Work required – For this exercise, reproduce the entries below exactly, but only from the line containing "<source format=gbr>" through the line containing "X-149467Y-1079317D02*", both included.
[[ Records provided, beginning ]]
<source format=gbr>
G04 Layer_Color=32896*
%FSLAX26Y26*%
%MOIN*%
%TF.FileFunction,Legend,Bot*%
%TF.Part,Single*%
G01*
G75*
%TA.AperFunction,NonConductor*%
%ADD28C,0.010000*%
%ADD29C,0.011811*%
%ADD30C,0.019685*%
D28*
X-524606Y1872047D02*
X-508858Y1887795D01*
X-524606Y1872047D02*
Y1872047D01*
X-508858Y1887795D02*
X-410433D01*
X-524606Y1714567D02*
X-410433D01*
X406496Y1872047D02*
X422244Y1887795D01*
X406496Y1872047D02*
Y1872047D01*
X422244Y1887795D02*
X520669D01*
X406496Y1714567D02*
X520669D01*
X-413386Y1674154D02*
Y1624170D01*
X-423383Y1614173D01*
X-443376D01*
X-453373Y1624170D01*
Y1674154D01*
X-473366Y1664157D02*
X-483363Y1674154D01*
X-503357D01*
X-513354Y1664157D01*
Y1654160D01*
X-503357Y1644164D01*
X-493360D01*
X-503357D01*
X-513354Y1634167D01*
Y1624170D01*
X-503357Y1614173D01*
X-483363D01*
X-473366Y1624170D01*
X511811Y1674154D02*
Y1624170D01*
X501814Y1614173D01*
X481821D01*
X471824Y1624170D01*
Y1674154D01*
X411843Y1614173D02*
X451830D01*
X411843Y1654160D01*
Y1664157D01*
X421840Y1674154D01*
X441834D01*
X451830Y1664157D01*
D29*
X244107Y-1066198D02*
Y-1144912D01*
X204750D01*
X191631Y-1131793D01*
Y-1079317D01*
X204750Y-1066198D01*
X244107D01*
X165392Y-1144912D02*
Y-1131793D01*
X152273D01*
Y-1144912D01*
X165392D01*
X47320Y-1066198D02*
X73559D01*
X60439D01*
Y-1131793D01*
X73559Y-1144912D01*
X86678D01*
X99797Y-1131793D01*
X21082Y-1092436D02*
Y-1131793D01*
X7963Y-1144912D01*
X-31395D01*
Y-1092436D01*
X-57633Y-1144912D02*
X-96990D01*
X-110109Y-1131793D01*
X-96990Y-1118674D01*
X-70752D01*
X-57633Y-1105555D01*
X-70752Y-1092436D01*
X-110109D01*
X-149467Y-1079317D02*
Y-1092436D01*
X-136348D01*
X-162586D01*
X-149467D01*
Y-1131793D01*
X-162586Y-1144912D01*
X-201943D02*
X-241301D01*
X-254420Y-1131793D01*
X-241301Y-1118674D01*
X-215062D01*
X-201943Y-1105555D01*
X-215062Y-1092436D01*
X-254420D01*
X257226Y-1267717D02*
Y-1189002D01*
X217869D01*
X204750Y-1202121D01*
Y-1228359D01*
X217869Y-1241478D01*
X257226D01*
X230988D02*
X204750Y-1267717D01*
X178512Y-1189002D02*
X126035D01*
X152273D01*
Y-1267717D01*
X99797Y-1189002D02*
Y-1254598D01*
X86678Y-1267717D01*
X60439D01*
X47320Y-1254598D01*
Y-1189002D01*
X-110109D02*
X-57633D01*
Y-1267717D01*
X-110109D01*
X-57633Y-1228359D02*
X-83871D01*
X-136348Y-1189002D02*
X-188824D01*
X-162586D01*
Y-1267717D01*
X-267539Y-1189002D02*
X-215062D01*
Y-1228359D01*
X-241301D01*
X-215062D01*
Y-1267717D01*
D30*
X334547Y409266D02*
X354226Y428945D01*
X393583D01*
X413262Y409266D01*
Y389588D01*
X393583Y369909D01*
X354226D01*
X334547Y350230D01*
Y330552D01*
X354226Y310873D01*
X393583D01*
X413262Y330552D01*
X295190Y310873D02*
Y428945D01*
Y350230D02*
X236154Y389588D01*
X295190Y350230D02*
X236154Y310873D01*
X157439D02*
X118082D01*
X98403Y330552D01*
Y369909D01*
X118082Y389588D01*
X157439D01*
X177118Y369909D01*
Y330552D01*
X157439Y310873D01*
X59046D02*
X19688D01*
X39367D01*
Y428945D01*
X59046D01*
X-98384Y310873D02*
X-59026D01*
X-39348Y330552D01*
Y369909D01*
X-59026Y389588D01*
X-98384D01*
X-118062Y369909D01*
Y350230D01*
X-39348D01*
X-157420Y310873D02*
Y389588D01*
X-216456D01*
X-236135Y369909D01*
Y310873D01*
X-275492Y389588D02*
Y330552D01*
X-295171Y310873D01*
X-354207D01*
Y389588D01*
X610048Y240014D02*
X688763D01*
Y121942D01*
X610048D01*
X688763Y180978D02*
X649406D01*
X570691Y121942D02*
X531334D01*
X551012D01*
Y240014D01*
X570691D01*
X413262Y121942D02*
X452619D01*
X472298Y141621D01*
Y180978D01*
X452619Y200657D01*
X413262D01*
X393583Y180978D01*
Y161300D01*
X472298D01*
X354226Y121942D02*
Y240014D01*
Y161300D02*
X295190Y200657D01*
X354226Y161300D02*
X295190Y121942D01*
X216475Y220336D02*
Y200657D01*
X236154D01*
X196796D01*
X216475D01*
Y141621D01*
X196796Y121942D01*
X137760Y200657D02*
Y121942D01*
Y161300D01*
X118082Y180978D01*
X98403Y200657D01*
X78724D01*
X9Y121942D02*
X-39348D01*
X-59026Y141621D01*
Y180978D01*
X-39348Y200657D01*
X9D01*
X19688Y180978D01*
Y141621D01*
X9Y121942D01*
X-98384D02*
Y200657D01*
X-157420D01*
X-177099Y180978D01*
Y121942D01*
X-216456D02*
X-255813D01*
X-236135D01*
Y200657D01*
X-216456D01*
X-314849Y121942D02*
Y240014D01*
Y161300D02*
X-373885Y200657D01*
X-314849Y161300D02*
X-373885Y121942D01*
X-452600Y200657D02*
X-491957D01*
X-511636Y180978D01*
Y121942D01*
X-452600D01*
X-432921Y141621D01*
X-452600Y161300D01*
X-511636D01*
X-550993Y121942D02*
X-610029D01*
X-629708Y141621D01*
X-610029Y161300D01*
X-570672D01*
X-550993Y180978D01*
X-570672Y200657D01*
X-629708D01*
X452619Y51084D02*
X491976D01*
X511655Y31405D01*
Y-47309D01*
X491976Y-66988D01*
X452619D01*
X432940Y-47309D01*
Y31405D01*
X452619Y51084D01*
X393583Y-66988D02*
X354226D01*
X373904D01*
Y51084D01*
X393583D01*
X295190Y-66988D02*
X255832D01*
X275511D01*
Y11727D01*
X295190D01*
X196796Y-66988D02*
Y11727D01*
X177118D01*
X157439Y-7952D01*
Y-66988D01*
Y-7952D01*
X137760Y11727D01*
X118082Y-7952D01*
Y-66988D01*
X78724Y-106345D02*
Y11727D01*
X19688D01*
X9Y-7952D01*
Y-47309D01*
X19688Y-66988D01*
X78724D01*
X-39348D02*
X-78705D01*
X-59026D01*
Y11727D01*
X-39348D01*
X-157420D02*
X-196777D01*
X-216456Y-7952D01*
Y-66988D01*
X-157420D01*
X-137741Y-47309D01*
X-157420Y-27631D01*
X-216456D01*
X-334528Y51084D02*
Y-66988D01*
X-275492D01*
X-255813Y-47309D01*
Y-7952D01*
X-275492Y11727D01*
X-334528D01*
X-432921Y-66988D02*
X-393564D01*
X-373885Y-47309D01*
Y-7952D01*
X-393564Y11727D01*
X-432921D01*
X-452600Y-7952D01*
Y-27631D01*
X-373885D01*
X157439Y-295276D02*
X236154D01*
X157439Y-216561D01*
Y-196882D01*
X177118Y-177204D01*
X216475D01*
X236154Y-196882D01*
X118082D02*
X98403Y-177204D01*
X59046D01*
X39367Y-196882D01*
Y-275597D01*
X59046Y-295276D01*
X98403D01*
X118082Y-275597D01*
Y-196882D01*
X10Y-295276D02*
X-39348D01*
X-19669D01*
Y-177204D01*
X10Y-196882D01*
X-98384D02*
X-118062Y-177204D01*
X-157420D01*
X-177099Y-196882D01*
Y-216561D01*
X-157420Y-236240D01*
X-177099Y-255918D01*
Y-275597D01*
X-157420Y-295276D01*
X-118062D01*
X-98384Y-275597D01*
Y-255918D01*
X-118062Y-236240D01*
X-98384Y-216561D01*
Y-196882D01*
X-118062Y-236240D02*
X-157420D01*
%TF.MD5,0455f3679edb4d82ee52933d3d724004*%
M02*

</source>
[[ Records provided, end ]]
[[ Records provided, beginning ]]
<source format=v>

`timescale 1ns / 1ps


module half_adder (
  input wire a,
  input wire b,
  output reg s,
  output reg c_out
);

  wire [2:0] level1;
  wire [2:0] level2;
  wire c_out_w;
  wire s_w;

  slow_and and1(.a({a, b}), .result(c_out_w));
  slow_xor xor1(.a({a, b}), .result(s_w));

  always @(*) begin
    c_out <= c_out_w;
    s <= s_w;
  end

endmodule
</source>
[[ Records provided, end ]]
Written answer –
<source format=gbr>
G04 Layer_Color=32896*
%FSLAX26Y26*%
%MOIN*%
%TF.FileFunction,Legend,Bot*%
%TF.Part,Single*%
G01*
G75*
%TA.AperFunction,NonConductor*%
%ADD28C,0.010000*%
%ADD29C,0.011811*%
%ADD30C,0.019685*%
D28*
X-524606Y1872047D02*
X-508858Y1887795D01*
X-524606Y1872047D02*
Y1872047D01*
X-508858Y1887795D02*
X-410433D01*
X-524606Y1714567D02*
X-410433D01*
X406496Y1872047D02*
X422244Y1887795D01*
X406496Y1872047D02*
Y1872047D01*
X422244Y1887795D02*
X520669D01*
X406496Y1714567D02*
X520669D01*
X-413386Y1674154D02*
Y1624170D01*
X-423383Y1614173D01*
X-443376D01*
X-453373Y1624170D01*
Y1674154D01*
X-473366Y1664157D02*
X-483363Y1674154D01*
X-503357D01*
X-513354Y1664157D01*
Y1654160D01*
X-503357Y1644164D01*
X-493360D01*
X-503357D01*
X-513354Y1634167D01*
Y1624170D01*
X-503357Y1614173D01*
X-483363D01*
X-473366Y1624170D01*
X511811Y1674154D02*
Y1624170D01*
X501814Y1614173D01*
X481821D01*
X471824Y1624170D01*
Y1674154D01*
X411843Y1614173D02*
X451830D01*
X411843Y1654160D01*
Y1664157D01*
X421840Y1674154D01*
X441834D01*
X451830Y1664157D01*
D29*
X244107Y-1066198D02*
Y-1144912D01*
X204750D01*
X191631Y-1131793D01*
Y-1079317D01*
X204750Y-1066198D01*
X244107D01*
X165392Y-1144912D02*
Y-1131793D01*
X152273D01*
Y-1144912D01*
X165392D01*
X47320Y-1066198D02*
X73559D01*
X60439D01*
Y-1131793D01*
X73559Y-1144912D01*
X86678D01*
X99797Y-1131793D01*
X21082Y-1092436D02*
Y-1131793D01*
X7963Y-1144912D01*
X-31395D01*
Y-1092436D01*
X-57633Y-1144912D02*
X-96990D01*
X-110109Y-1131793D01*
X-96990Y-1118674D01*
X-70752D01*
X-57633Y-1105555D01*
X-70752Y-1092436D01*
X-110109D01*
X-149467Y-1079317D02*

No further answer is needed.